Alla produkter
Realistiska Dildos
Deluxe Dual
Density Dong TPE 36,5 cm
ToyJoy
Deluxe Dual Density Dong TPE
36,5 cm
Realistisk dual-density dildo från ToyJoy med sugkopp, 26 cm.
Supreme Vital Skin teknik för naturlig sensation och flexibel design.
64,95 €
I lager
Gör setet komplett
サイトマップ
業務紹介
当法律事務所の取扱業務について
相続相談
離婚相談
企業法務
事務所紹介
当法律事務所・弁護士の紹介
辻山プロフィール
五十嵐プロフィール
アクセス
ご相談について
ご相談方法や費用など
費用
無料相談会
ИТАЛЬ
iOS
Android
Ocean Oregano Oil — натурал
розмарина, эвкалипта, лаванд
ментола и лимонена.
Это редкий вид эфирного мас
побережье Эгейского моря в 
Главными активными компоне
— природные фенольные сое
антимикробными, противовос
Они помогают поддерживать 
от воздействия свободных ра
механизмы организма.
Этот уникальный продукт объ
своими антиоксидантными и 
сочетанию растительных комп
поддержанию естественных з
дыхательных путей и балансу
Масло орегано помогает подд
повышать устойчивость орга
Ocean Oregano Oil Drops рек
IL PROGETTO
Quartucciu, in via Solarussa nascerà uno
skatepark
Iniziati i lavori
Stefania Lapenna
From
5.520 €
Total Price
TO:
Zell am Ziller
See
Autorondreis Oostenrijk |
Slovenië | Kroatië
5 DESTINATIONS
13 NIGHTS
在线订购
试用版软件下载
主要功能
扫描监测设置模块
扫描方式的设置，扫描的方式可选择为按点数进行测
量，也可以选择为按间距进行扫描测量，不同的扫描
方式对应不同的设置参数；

TASK »
Having found the line with "Это редкий вид эфирного мас", transcribe it and each line after it to the end of the entries, with no other lines.

EXERCISE RESPONSE »
Это редкий вид эфирного мас
побережье Эгейского моря в 
Главными активными компоне
— природные фенольные сое
антимикробными, противовос
Они помогают поддерживать 
от воздействия свободных ра
механизмы организма.
Этот уникальный продукт объ
своими антиоксидантными и 
сочетанию растительных комп
поддержанию естественных з
дыхательных путей и балансу
Масло орегано помогает подд
повышать устойчивость орга
Ocean Oregano Oil Drops рек
IL PROGETTO
Quartucciu, in via Solarussa nascerà uno
skatepark
Iniziati i lavori
Stefania Lapenna
From
5.520 €
Total Price
TO:
Zell am Ziller
See
Autorondreis Oostenrijk |
Slovenië | Kroatië
5 DESTINATIONS
13 NIGHTS
在线订购
试用版软件下载
主要功能
扫描监测设置模块
扫描方式的设置，扫描的方式可选择为按点数进行测
量，也可以选择为按间距进行扫描测量，不同的扫描
方式对应不同的设置参数；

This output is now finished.